Synchronize Data Using Insert Method

Users can use INSERT statement to import data through MySQL protocol.

The INSERT statement is used in a similar way to the INSERT statement used in databases such as MySQL. The INSERT statement supports the following two syntaxes:

  1. * INSERT INTO table SELECT ...
  2. * INSERT INTO table VALUES(...)

Here we only introduce the second way. For a detailed description of the INSERT command, see the INSERT command documentation.

Single write

Single write means that the user directly executes an INSERT command. An example is as follows:

  1. INSERT INTO example_tbl (col1, col2, col3) VALUES (1000, "test", 3.25);

For Doris, an INSERT command is a complete import transaction.

Therefore, whether it is importing one piece of data or multiple pieces of data, we do not recommend using this method for data import in the production environment. The INSERT operation of high-frequency words will result in a large number of small files in the storage layer, which will seriously affect the system performance.

This method is only used for simple offline tests or low-frequency operations.

Or you can use the following methods for batch insert operations:

  1. INSERT INTO example_tbl VALUES
  2. (1000, "baidu1", 3.25)
  3. (2000, "baidu2", 4.25)
  4. (3000, "baidu3", 5.25);

We recommend that the number of inserts in a batch be as large as possible, such as thousands or even 10,000 at a time. Or you can use PreparedStatement to perform batch inserts through the following procedure.

JDBC example

Here we give a simple JDBC batch INSERT code example:

  1. package demo.doris;
  2. import java.sql.Connection;
  3. import java.sql.DriverManager;
  4. import java.sql.PreparedStatement;
  5. import java.sql.SQLException;
  6. public class DorisJDBCDemo {
  7. private static final String JDBC_DRIVER = "com.mysql.jdbc.Driver";
  8. private static final String DB_URL_PATTERN = "jdbc:mysql://%s:%d/%s?rewriteBatchedStatements=true";
  9. private static final String HOST = "127.0.0.1"; // Leader Node host
  10. private static final int PORT = 9030; // query port of Leader Node
  11. private static final String DB = "demo";
  12. private static final String TBL = "test_1";
  13. private static final String USER = "admin";
  14. private static final String PASSWD = "my_pass";
  15. private static final int INSERT_BATCH_SIZE = 10000;
  16. public static void main(String[] args) {
  17. insert();
  18. }
  19. private static void insert() {
  20. // Be careful not to add a semicolon ";" at the end
  21. String query = "insert into " + TBL + " values(?, ?)";
  22. // Set Label to be idempotent.
  23. // String query = "insert into " + TBL + " WITH LABEL my_label values(?, ?)";
  24. Connection conn = null;
  25. PreparedStatement stmt = null;
  26. String dbUrl = String.format(DB_URL_PATTERN, HOST, PORT, DB);
  27. try {
  28. Class.forName(JDBC_DRIVER);
  29. conn = DriverManager.getConnection(dbUrl, USER, PASSWD);
  30. stmt = conn.prepareStatement(query);
  31. for (int i =0; i < INSERT_BATCH_SIZE; i++) {
  32. stmt.setInt(1, i);
  33. stmt.setInt(2, i * 100);
  34. stmt.addBatch();
  35. }
  36. int[] res = stmt.executeBatch();
  37. System.out.println(res);
  38. } catch (Exception e) {
  39. e.printStackTrace();
  40. } finally {
  41. try {
  42. if (stmt != null) {
  43. stmt.close();
  44. }
  45. } catch (SQLException se2) {
  46. se2.printStackTrace();
  47. }
  48. try {
  49. if (conn != null) conn.close();
  50. } catch (SQLException se) {
  51. se.printStackTrace();
  52. }
  53. }
  54. }
  55. }

Please note the following:

  1. The JDBC connection string needs to add the rewriteBatchedStatements=true parameter and use the PreparedStatement method.

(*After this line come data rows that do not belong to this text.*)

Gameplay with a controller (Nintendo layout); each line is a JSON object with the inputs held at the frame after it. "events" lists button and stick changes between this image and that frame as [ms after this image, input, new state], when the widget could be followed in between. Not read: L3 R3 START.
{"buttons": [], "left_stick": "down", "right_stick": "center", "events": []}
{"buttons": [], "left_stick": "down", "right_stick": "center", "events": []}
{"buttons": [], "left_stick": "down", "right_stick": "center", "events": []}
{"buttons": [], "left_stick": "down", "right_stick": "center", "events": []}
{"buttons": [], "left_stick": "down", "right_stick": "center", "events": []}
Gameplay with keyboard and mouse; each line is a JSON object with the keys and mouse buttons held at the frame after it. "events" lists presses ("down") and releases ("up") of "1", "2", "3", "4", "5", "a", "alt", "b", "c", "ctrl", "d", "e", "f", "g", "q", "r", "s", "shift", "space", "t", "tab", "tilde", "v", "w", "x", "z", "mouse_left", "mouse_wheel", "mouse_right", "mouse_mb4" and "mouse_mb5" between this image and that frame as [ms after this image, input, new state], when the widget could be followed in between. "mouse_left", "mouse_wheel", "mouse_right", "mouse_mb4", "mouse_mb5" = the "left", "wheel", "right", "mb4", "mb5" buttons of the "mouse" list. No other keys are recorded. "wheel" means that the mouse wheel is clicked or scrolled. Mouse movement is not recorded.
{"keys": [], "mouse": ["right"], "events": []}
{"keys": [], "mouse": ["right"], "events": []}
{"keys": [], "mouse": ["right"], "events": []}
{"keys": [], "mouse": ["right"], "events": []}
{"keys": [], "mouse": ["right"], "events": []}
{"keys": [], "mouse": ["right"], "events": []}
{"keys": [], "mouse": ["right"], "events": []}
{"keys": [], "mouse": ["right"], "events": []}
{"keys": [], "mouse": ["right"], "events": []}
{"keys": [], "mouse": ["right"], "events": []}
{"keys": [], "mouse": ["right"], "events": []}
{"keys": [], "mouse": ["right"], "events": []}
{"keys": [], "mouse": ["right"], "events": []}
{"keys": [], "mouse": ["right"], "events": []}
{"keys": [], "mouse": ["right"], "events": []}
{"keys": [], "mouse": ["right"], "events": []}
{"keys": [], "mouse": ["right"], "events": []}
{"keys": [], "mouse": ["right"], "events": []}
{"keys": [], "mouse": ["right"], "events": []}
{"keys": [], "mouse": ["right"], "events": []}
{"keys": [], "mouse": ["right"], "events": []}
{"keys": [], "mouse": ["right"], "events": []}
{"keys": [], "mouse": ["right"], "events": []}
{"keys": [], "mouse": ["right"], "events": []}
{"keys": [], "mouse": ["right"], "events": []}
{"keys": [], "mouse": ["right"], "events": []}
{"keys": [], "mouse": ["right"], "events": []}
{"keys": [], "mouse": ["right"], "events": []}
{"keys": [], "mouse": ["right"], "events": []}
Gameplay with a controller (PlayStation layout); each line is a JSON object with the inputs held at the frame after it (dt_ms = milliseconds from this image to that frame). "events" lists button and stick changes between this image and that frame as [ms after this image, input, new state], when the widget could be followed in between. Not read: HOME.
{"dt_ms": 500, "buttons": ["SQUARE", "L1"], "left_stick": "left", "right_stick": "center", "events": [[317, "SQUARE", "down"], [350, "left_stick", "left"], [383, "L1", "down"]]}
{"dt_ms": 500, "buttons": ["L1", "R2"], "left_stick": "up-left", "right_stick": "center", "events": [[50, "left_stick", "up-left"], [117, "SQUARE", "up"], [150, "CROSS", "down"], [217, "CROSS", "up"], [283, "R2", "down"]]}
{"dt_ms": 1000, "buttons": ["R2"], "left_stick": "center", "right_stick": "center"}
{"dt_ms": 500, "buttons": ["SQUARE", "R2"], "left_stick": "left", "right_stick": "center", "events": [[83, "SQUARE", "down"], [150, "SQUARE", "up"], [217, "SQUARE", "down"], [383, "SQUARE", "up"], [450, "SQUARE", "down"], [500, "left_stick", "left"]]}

    Currently, Doris does not support PrepareStatemnt on the server side, so the JDBC Driver will perform batch Prepare on the client side.

    rewriteBatchedStatements=true will ensure that the Driver executes batches. And finally form an INSERT statement of the following form and send it to Doris:

    1. INSERT INTO example_tbl VALUES
    2. (1000, "baidu1", 3.25)
    3. (2000, "baidu2", 4.25)
    4. (3000, "baidu3", 5.25);
  2. Batch size

    Because batch processing is performed on the client, if a batch is too large, it will occupy the memory resources of the client, so you need to pay attention.

    Doris will support PrepareStatemnt on the server in the future, so stay tuned.

  3. Import atomicity

    Like other import methods, the INSERT operation itself supports atomicity. Each INSERT operation is an import transaction, which guarantees atomic writing of all data in an INSERT.

    As mentioned earlier, we recommend that when using INSERT to import data, use the “batch” method to import, rather than a single insert.

    At the same time, we can set a Label for each INSERT operation. Through the Label mechanism, the idempotency and atomicity of operations can be guaranteed, and the data will not be lost or heavy in the end. For the specific usage of Label in INSERT, you can refer to the INSERT document.